雫が学校にやってくると、出迎えかなと思うぐらいにみんなが集まってくる。その中には隣のクラスの子もいるし、女子だけじゃなくて男子もいる。 

 僕はその様子を自席でぼうっと眺めていた。あそこに混ざるような意気地は、僕にはない。


 「まーた鈴谷さん見てんのか」

 「え? あ、うん」


 振り返ると、友人がよっ、と手を上げている。それに軽く返し、二人並んで雫の方へと視線を向けた。


 「相変わらず今日も美しいよなぁ。それでいて誰とでも分け隔てなく会話してくれるんだもんな。ほんと、女神かなんかかよ」 

 「そうだねぇ」

 「でも好かれてると勘違いしちゃうやつが本日も出たとのことで。見事な玉砕喰らってたよ」

 「そうなんだねぇ」

 「対してお前はいいよな。幼馴染みなんだもんな」

 「そうなんだよねぇ」

 「仲もいいんだろ? ワンチャン付き合えるんじゃね?」

 「…………っ」


 い、言えない。

 付き合ってること以上のことをしてるとか、言えるわけがない。

 内心で冷や汗ダラダラになっている僕をみて、友人が詰め寄ってくる。


 「なんだその反応、まさか」

 「つ、付き合ってはないから!」

 「付き合って"は"?」

 「あぁいや、その……言葉のあやというか、なんというか」

 「よく分からんけど、ま、いいか。オレがお前の立場だったら絶対、嫁になってもらうけどなぁ」

 

 友人がぼやいたその言葉に、ビクッと肩が震えた。

 そんな気軽に言えるなんて、コイツとんでもないな。感嘆の眼差しで、見つめてしまいそうになる。

 

 僕が雫と必要以上の間柄になれている、その理由。

 それはいわゆる、――結婚の約束をしたからだった。


 小さいころ、成り行きで指切りをしたそれを、雫はいまも覚えていて、文句も言わずに待ってくれている。

 けど、ヘタレな僕にはなかなか、それを受け入れる覚悟がない。考えてしまうのだ、僕と彼女では釣り合いが取れてないだろうと。

 ずっと甘えてばかりで、男としてはひどいもんだ。ひとこと、結婚してと言えるぐらいの度胸が欲しいな。

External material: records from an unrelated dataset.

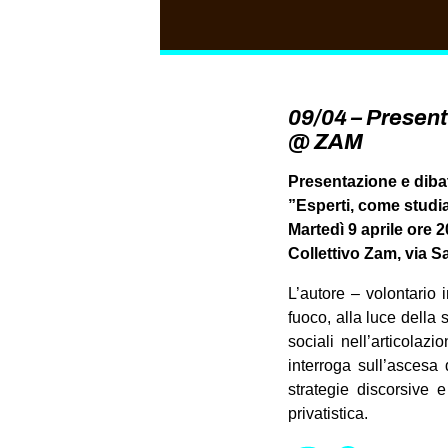
09/04 – Present
@ ZAM
Presentazione e dibat
”Esperti, come studia
Martedì 9 aprile ore 2
Collettivo Zam, via 
L’autore – volontario 
fuoco, alla luce della 
sociali nell’articolaz
interroga sull’ascesa 
strategie discorsive e
privatistica.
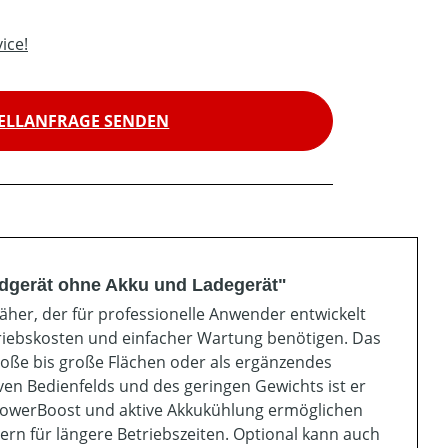
ice!
ELLANFRAGE SENDEN
dgerät ohne Akku und Ladegerät"
äher, der für professionelle Anwender entwickelt
triebskosten und einfacher Wartung benötigen. Das
roße bis große Flächen oder als ergänzendes
en Bedienfelds und des geringen Gewichts ist er
/PowerBoost und aktive Akkukühlung ermöglichen
n für längere Betriebszeiten. Optional kann auch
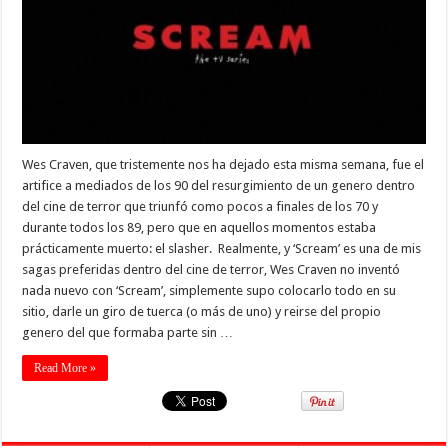
Wes Craven, que tristemente nos ha dejado esta misma semana, fue el
artifice a mediados de los 90 del resurgimiento de un genero dentro
del cine de terror que triunfó como pocos a finales de los 70 y
durante todos los 89, pero que en aquellos momentos estaba
prácticamente muerto: el slasher. Realmente, y ‘Scream’ es una de mis
sagas preferidas dentro del cine de terror, Wes Craven no inventó
nada nuevo con ‘Scream’, simplemente supo colocarlo todo en su
sitio, darle un giro de tuerca (o más de uno) y reirse del propio
genero del que formaba parte sin …
Read More »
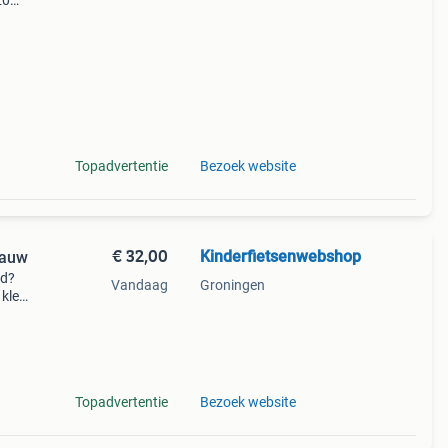
20
o
p dit
Topadvertentie
Bezoek website
€ 32,00
Kinderfietsenwebshop
lauw
nd?
Vandaag
Groningen
 kleur
ngen.
Topadvertentie
Bezoek website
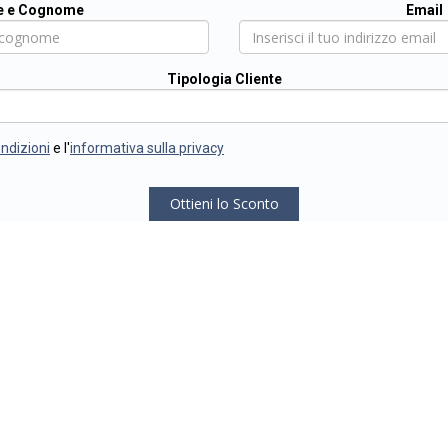
 e Cognome
Email
Tipologia Cliente
ondizioni
e l'
informativa sulla privacy
Ottieni lo Sconto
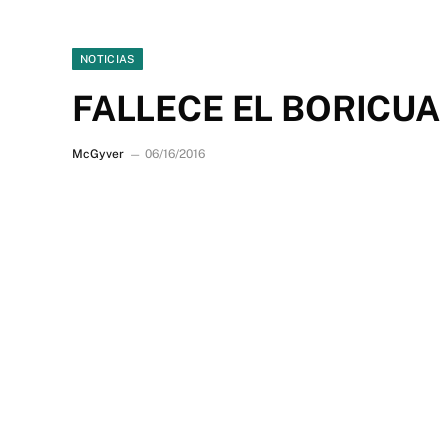
NOTICIAS
FALLECE EL BORICUA 
McGyver
06/16/2016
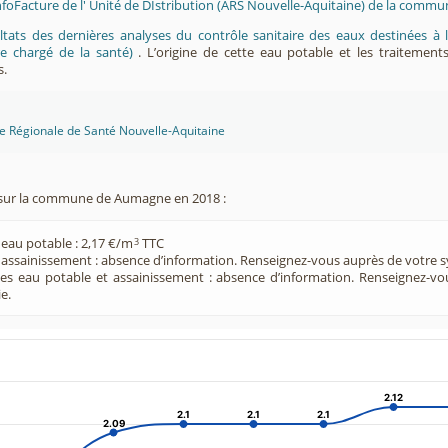
InfoFacture de l' Unité de DIstribution (ARS Nouvelle-Aquitaine) de la com
ltats des dernières analyses du contrôle sanitaire des eaux destinées
e chargé de la santé)
. L’origine de cette eau potable et les traitement
s.
ce Régionale de Santé Nouvelle-Aquitaine
sur la commune de Aumagne en 2018 :
 eau potable : 2,17 €/m
TTC
3
e assainissement : absence d’information. Renseignez-vous auprès de votre s
ces eau potable et assainissement : absence d’information. Renseignez-v
e.
2.12
2.12
2.1
2.1
2.1
2.1
2.1
2.1
2.09
2.09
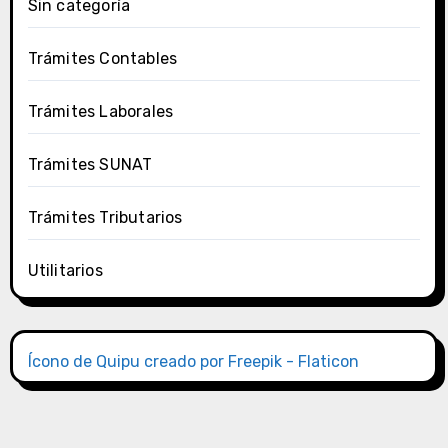
Sin categoría
Trámites Contables
Trámites Laborales
Trámites SUNAT
Trámites Tributarios
Utilitarios
Ícono de Quipu creado por Freepik - Flaticon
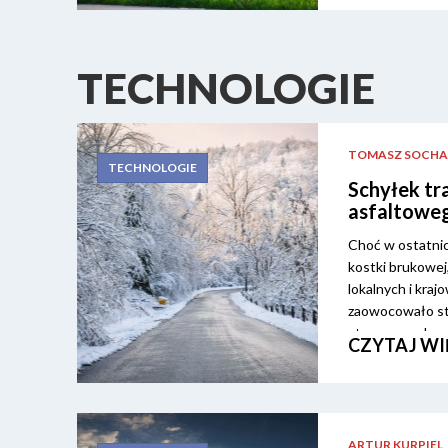
TECHNOLOGIE
TOMASZ SOCHA
TECHNOLOGIE
Schyłek tr
asfaltowe
Choć w ostatnic
kostki brukowej
lokalnych i kra
zaowocowało stw
stosowanych naw
CZYTAJ WI
ARTUR KURPIEL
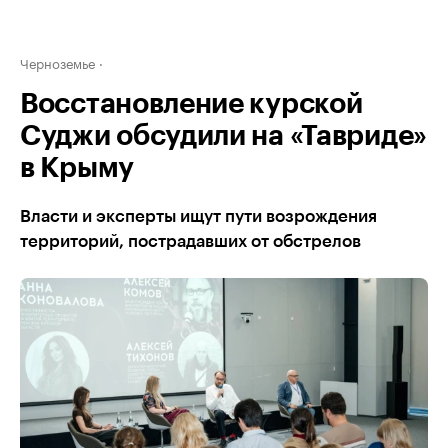
Черноземье
Восстановление курской
Суджи обсудили на «Тавриде»
в Крыму
Власти и эксперты ищут пути возрождения
территорий, пострадавших от обстрелов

 ――なんて、先送り思考になってたのがいけなかったのかもしれない。

 


 それは、放課後のことだ。

 帰り支度を済ませ、教室をあとにしたときだった。

 

 「あれっ、雫……?」


 廊下の先に見覚えのある姿を見つけ、こっそり声をかけようとした時、気づいたんだ。

 隣に知らない男がいて、二人がなんだか仲睦まじそうにしてる光景に。

 二人はそのまま廊下の角を曲がっていく。けど、僕はあとを追えなかった。

 怖かったのだ、二人の関係性を知るのが。


 「…………っ」


 くるりと踵を返し、昇降口に向かって走る。

 目の前がぼやけて何度も何度も転びながら、僕は家に逃げ帰ったんだ。